Tom took the paper in his hands and did as he was told. April 23, 2945.

"That's right, Tom," Sarah said from beside the fireplace, where she was striking a match to light the waiting logs. "Congratulations, you've come nine hundred years into the future."

"This is a joke, right?" Tom was frustrated.

"I can't blame you for believing so," Sarah told him gently, sitting again on the bed. "But when you get up tomorrow, you'll be more than welcome to have a look around the town and you'll see it isn't." She smiled at Tom, who at last responded in kind. "Now, like I said, I have a million questions for you about the twenty-first century. But first I guess I'd better answer a few things for you. First of all, Margarethe. She's what we call a sensor. She has a unique gift, found in very few women and extremely few men in our time, to guard the doors to the past."

"Doors to the past?"

"There are a few scattered throughout the world, Tom, including one just off the coast of Mascawad on what used to be dry land in your time. Today it lands in the ocean, and that's how you ended up there. They were apparently created somehow during the Hot Era, when most of our ancestors had fled to the far north and a very few stubborn people insisted on staying behind. Those who did not perish in the miserable polluted heat, gained a sort of supernatural connection with the land, at least that is our best guess. Most of us can't sense or use the doors to the past. I can't. No one in Mascawad can except Margarethe, actually. Her family was among the few ancient Maine families who stayed here in the Hot Era -- oh, I guess I should tell you about the Hot Era, actually."

"Please."

"It started most likely during your lifetime, Tom. Global warming was what you called it then, I believe?"

"That's right," Tom said. "Everyone knows about global warming."

"Well, yes," Sarah continued with a touch of sadness now. "Everybody knew about it, but as you probably know, nobody did anything about it until it was too late. And by sometime toward the end of your century, Tom, a catastrophe of some sorts came about. A heat-wave like no one today can imagine, they say. The earth just couldn't take all humanity's abuse anymore. Even when things were approaching the point of no return, they say, too many people just refused to see what was before their eyes until the oceans rose up. And they rose, Tom. Several miles of coastline from your time, have been underwater ever since. That's why you fell through a door on dry land and ended up in the ocean."

"Good heavens." Tom felt newly ashamed of his job. But no one here and now needed to know about that.

"Extremely few of us know just what happened next or how many millions perished as a result. Today that information is known only to the highest of scholars, and they are sworn to secrecy, for it would be of no use for us to know just how horrid it all was now that we have succeeded in putting those nightmares in the past. For generations now we have worked very hard to stay in harmony with the land, and there is too much risk of people glorifying the evils of the past that nearly wiped us out. Even as it is, there is talk of reviving so very many of the creature comforts that nearly destroyed the environment in ancient times. Some things are best lost to history."

Tom was near tears. If it was a joke, it certainly wasn't a very funny one, especially as he recalled his own rationalizations for his environment-killing job. Was this all a cosmic joke from his conscience?
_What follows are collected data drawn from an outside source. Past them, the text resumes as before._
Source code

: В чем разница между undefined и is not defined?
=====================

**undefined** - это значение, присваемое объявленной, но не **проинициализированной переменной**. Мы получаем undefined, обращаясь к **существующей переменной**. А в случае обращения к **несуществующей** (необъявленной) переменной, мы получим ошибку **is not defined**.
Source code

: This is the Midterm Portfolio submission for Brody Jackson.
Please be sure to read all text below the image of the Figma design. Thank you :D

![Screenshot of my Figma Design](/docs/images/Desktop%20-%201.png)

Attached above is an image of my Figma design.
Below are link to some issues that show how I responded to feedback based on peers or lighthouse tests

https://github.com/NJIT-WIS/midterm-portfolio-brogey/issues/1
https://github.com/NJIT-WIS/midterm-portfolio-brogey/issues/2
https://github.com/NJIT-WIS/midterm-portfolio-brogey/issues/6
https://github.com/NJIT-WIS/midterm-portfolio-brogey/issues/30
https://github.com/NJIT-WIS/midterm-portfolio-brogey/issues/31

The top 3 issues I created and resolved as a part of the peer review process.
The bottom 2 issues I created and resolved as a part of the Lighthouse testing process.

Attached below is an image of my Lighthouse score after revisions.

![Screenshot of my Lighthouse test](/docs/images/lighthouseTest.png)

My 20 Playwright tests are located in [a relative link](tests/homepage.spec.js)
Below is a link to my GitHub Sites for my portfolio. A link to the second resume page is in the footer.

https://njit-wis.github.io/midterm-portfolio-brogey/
"What we do know is that most of the survivors had to head for the far north. Canada, Siberia, Greenland, and a few other places. Very few were brave enough to stay in their homelands and adapt to the new climate and the new topography from the rising oceans. Many who did stay perished. It was centuries before many great cities from your time were fit for humanity again. In any event, Margarethe's ancestors are among the few who stayed, and somehow they have maintained a bond with your era that allows access to our door to the past. Somehow."

"Then Margarethe brought me here?"

"In a manner of speaking, Tom."

"Why? It's not like I was going to hurt any of you from the past or anything."

"Perhaps that's why she brought you here, Tom. Certainly it's why she didn't kill you."